I had an order at LRO waiting for me, so we swung by there and waited out the last of the rain. Since we were at that end of the park, and we had some success the last time we had fished it, we decided to go back to Lynn Camp. We met Troutman there, and we hiked up the trail together for a bit (BTW - nice to meet you in person Troutman, and that's one nice flyrod). He continued further up the trail, while we stopped to fish a section - that turned out to be a mistake on our part, for after a short while, we spotted another fisherman in the area. We hiked a good ways up to get out of his way, but he followed us, and seemed to be going back and forth, to areas we had already fished. I have no idea how long he was there, or exactly which sections he had fished, but it translated into very few strikes and no fish. After a few hours, we decided to leave and head over the mountains to Straight Fork. We went all the way to the bridge and fished above it. I had a few hits and managed to get one brookie to my feet before it got off, while daughter #1 caught one and lost one. We headed further down the stream, where I managed to get one 4inch brookie out of Hyatt Creek where it meets Straight Fork...that was my fish for the day. I threw everything I could think of at the fish in Straight Fork, but no takers. Just before sunset, there was a good hatch of mayflies, but the fish wouldn't rise, and I couldn't dredge them up with nymphs. So, we left, feeling more than a bit discouraged. At least the Blue Ridge Parkway was open, which helped us get to our room in Maggie Valley a lot quicker. Along the way, I saw the moon rising over the Plott Balsams, and had to take a picture:
The next day, after our ritual breakfast at Joey's, we headed to Cosby. We weren't really planning on fishing there this time, but after the skunking the day before, we wanted to catch some fish. We started where the Low Gap trail crosses the stream. I headed upstream with daughter #3, while daughters 1&2 started fishing. I hadn't gone very far when I heard #1 had caught something. I continued up, and after a slow start, got three bows and a brook to hand. Meanwhile, my oldest fishing below us got 7, all brookies. It seems that both species are sharing the water...a good sign. Here's one of them, with my assistant about to release it:
We hiked further up, and fished a section that I hadn't hit before. We all caught a lot more fish....I got an 8-inch brookie that was all head and tail - skinny cuss, but the longest brookie I've caught in that stream. I missed a couple of nice fish, but that's ok - we had a great time, and ended up with about 40 between us.

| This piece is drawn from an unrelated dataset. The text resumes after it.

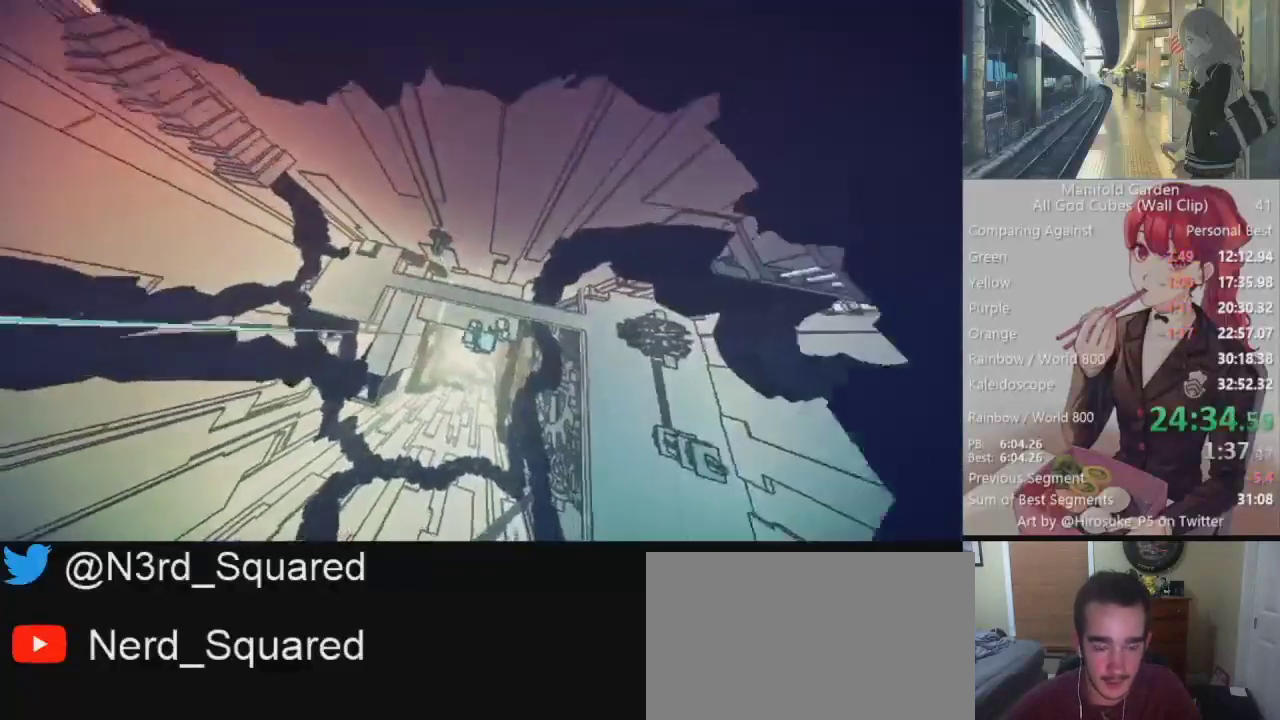
{"keys": ["shift"], "mouse": [], "events": [[350, "w", "up"]]}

On a completely different note - ever wonder what happens to that water rushing down your favorite Smokies stream? Well, here's where it ends up:
This was sent to me by a friend of mine - it's a picture of the Mississippi River levee in Metairie, just upstream of New Orleans. The river is higher than its been in 10 years, and should be reaching a crest today. It's quite a sight - seeing a huge tanker ship passing OVER your head.